▸ 本文抜粋:
------

大脳辺縁系に生じたherpes脳炎はどの脳の機能を傷害するのでしょうか?
単純ヘルペス脳炎が大脳辺縁系に生じた場合、特に記憶、感情、行動、嗅覚といった機能が障害されます。大脳辺縁系は、感情や本能的な行動、記憶などを司る重要な部位であり、ヘルペスウイルスはしばしばこの部位を標的にします。

具体的に、どのような脳機能が障害されるかは、影響を受けた大脳辺縁系の部位によって異なります。

1.海馬(かいば)の障害①記憶障害: 海馬は、短期記憶を長期記憶に変換する上で中心的な役割を担います。そのため、海馬が障害されると、新しい出来事を記憶できなくなる「前向性健忘」が生じることがあります。

2.扁桃体(へんとうたい)の障害①感情の異常: 扁桃体は、恐怖や不安、怒りなどの情動反応を処理する役割を担っています。扁桃体が障害されると、感情のコントロールができなくなり、不安、錯乱、怒りっぽい、あるいは感情の起伏がなくなるなどの症状が現れます。②行動の変化: 扁桃体は、攻撃性や性的行動にも関連しているため、行動の異常や変化が見られることがあります。

その他の大脳辺縁系構造の障害①嗅覚の異常: 大脳辺縁系は、嗅覚情報を処理する経路と密接に関連しているため、嗅覚に異常が生じることがあります。②てんかん発作: 炎症が神経細胞を刺激することで、けいれんてんかん発作が引き起こされることがあります。

------

▸ 抽出データ:
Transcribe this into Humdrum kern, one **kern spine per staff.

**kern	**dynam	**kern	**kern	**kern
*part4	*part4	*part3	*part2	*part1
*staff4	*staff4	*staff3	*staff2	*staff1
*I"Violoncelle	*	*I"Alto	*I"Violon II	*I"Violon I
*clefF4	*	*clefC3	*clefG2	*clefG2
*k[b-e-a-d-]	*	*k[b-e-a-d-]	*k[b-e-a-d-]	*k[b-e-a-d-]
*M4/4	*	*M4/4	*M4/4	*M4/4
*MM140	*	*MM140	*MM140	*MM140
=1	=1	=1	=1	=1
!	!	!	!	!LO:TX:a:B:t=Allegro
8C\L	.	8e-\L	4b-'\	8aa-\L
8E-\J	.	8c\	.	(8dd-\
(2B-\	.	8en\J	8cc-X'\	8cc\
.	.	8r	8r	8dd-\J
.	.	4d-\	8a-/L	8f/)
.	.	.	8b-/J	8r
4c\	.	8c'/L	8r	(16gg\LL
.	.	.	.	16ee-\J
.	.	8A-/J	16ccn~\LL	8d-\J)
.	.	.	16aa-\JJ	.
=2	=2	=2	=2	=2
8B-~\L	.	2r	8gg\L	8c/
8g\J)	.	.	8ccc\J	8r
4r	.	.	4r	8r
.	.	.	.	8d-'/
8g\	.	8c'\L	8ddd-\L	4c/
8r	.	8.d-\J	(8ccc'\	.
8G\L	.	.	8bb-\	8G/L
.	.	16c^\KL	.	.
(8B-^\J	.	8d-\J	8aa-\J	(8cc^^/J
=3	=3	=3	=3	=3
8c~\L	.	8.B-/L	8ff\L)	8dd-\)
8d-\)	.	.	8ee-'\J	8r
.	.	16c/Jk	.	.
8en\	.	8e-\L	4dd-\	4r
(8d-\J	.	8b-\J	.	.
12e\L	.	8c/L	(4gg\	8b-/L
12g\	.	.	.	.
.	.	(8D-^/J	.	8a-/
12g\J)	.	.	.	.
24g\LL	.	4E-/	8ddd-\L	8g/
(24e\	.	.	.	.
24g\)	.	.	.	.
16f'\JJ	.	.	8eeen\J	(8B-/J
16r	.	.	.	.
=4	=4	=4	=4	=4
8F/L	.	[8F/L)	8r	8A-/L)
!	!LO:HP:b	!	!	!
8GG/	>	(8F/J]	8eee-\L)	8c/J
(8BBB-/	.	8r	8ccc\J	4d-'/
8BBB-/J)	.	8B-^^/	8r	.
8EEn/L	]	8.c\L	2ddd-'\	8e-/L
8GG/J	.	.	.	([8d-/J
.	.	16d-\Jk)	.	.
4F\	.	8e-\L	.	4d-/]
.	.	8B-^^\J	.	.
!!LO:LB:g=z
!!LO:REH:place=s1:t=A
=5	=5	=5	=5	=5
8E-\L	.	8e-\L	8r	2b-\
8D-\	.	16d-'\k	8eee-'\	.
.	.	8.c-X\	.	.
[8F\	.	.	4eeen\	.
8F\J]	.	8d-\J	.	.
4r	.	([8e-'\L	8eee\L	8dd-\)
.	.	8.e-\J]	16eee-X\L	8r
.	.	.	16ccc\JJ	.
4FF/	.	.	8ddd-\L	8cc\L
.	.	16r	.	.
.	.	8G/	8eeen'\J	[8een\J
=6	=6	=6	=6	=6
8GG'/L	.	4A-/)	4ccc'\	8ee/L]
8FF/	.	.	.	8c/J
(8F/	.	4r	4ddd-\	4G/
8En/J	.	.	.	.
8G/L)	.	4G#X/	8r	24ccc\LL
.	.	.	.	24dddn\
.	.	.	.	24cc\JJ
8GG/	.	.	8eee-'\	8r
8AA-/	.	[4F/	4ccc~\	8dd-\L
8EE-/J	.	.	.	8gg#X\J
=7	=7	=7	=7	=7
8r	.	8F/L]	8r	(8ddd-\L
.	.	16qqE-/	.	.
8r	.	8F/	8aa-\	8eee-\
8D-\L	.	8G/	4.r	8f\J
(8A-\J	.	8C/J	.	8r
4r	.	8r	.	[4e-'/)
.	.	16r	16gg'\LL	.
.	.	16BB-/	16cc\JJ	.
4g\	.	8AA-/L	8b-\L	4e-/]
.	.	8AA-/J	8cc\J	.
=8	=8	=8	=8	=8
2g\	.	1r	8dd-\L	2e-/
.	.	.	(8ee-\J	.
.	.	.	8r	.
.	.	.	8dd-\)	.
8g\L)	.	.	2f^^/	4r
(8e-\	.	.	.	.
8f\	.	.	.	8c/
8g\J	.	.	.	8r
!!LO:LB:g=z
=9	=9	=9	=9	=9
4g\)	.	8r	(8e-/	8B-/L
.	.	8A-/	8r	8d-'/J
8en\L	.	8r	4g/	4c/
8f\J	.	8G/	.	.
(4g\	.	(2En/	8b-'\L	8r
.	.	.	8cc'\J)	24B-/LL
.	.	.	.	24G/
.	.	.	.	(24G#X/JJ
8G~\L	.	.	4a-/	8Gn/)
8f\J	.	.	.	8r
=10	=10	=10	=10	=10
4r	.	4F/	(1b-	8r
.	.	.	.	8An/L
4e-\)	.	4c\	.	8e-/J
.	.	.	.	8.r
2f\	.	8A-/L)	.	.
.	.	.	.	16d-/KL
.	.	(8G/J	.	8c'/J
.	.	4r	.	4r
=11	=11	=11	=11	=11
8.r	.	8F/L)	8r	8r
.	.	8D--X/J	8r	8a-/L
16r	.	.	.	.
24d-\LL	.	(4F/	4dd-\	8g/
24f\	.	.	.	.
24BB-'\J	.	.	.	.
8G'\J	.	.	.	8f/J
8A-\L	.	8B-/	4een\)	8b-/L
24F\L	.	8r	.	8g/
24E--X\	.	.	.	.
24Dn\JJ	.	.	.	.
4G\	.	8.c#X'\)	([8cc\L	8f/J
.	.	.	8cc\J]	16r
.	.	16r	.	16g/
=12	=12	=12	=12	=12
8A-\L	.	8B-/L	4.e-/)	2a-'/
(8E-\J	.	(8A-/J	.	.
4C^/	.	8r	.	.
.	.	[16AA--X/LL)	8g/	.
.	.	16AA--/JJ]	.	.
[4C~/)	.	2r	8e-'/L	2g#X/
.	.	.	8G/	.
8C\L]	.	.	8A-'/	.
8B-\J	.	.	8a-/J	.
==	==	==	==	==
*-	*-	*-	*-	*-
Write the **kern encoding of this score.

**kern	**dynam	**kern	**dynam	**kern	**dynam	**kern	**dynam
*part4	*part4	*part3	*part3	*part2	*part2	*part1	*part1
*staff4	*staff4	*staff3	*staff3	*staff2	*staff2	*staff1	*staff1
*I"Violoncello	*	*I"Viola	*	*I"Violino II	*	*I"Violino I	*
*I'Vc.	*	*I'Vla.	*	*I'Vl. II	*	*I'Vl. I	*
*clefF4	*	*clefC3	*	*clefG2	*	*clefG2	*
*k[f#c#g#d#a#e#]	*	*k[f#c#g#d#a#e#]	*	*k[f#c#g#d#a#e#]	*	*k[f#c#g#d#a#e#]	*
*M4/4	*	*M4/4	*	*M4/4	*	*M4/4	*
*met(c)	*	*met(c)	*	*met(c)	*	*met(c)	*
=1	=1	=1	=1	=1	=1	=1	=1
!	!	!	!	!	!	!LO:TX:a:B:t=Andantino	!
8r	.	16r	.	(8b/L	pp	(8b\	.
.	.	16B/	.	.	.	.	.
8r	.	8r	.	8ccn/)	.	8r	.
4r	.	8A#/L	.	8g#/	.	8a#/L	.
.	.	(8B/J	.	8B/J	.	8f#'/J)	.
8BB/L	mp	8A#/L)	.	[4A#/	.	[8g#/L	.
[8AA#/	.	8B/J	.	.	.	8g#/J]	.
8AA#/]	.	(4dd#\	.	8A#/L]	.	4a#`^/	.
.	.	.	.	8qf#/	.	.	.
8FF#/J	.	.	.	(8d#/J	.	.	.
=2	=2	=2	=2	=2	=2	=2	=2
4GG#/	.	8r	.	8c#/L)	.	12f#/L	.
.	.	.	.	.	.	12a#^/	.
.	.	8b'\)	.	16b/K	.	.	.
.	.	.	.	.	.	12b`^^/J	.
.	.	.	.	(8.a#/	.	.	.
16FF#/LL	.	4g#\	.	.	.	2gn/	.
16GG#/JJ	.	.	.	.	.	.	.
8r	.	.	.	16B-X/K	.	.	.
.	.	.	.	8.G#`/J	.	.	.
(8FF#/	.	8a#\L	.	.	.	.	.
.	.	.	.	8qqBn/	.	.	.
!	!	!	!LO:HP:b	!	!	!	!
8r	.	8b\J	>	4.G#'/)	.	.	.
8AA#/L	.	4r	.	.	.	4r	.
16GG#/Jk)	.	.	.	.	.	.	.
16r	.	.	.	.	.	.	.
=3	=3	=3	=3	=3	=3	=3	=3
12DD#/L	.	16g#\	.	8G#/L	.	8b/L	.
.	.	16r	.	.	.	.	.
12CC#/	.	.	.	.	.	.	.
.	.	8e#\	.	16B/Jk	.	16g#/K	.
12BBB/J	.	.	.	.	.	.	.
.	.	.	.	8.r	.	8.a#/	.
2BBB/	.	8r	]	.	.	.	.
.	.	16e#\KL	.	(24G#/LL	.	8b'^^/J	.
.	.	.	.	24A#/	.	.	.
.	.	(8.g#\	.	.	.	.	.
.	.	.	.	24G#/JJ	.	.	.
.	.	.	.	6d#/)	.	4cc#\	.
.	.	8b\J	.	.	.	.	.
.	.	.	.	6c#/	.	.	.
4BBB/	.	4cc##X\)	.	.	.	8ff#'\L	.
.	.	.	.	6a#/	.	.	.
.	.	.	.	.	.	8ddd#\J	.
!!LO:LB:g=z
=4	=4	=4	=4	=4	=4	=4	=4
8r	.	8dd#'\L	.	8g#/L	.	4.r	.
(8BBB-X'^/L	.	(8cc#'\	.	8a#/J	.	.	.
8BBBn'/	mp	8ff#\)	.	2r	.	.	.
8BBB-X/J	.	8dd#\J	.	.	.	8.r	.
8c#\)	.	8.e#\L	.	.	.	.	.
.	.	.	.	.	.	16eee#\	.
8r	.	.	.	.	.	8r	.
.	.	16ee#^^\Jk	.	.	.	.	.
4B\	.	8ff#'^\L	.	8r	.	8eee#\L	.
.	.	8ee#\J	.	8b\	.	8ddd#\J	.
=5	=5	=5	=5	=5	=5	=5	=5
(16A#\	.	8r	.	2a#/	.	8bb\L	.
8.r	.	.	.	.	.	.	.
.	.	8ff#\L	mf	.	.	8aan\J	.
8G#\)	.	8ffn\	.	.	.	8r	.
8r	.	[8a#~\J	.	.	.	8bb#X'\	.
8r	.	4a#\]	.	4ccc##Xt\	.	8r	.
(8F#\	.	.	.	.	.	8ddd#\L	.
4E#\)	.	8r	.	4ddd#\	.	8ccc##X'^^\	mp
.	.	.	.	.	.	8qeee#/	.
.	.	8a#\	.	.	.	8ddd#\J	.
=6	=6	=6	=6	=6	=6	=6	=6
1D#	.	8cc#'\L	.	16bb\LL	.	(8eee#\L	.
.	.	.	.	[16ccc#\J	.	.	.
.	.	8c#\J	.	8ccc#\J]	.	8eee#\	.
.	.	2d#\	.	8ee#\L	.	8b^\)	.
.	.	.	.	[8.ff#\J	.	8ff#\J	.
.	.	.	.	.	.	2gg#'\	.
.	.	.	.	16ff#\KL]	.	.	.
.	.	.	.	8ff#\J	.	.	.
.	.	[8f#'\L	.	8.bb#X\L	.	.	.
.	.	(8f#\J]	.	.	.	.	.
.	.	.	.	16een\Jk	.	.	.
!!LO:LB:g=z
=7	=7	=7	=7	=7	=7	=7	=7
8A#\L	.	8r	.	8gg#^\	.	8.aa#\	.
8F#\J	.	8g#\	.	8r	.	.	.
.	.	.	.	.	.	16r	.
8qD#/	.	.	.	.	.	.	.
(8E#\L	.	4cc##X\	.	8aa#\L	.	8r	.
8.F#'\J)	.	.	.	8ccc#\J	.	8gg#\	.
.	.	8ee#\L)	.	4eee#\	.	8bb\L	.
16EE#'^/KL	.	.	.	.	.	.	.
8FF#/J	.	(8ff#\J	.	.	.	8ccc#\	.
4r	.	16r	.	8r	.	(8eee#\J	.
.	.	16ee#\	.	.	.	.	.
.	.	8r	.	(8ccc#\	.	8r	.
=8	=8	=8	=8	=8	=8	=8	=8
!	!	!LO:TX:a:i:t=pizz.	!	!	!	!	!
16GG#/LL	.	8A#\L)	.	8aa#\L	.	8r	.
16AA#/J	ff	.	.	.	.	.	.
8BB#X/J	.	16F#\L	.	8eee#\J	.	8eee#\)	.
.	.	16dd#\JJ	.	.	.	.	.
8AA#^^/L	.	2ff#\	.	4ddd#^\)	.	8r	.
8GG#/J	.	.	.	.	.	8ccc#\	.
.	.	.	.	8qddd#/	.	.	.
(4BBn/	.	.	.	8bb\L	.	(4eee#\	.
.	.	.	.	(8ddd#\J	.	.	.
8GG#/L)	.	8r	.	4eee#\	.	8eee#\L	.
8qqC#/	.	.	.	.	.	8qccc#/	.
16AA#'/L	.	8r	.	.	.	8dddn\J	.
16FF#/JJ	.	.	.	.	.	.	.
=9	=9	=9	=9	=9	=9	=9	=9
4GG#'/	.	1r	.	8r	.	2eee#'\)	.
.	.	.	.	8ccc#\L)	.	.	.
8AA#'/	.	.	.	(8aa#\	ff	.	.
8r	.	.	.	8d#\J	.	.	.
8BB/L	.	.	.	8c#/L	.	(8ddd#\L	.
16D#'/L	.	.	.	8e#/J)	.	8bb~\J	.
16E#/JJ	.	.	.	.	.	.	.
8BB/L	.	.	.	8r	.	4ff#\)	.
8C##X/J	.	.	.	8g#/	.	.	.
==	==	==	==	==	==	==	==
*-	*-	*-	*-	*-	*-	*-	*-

------

▸ 取り組む課題:
1. ヘルペス脳炎についての本文によると、海馬が障害されたときに生じることがある「前向性健忘」とは、どのような状態か。
2. ヘルペス脳炎についての本文を、最後の文に続けて書き継ぎなさい。

▸ 課題の解答:
1. 新しい出来事を記憶できなくなる状態である。

2.
てんかん発作と大脳辺縁系の関係のメカニズム
てんかん発作と大脳辺縁系には深い関連性があり、特に大脳辺縁系の一部である側頭葉内側部(海馬や扁桃体など)に生じる「側頭葉てんかん」は、成人の部分発作てんかんとして最も頻度の高い病型の一つです。 癲癇(てんかん)発作も大脳辺縁系に感染したherpesウイルスによる脳炎が原因です。大脳辺縁系は、感情や記憶、自律神経機能などを司る脳の重要な部分です。この領域にヘルペスの炎症による異常な電気的興奮が発生すると、その機能が影響を受け、特有の症状を持つてんかん発作を引き起こします。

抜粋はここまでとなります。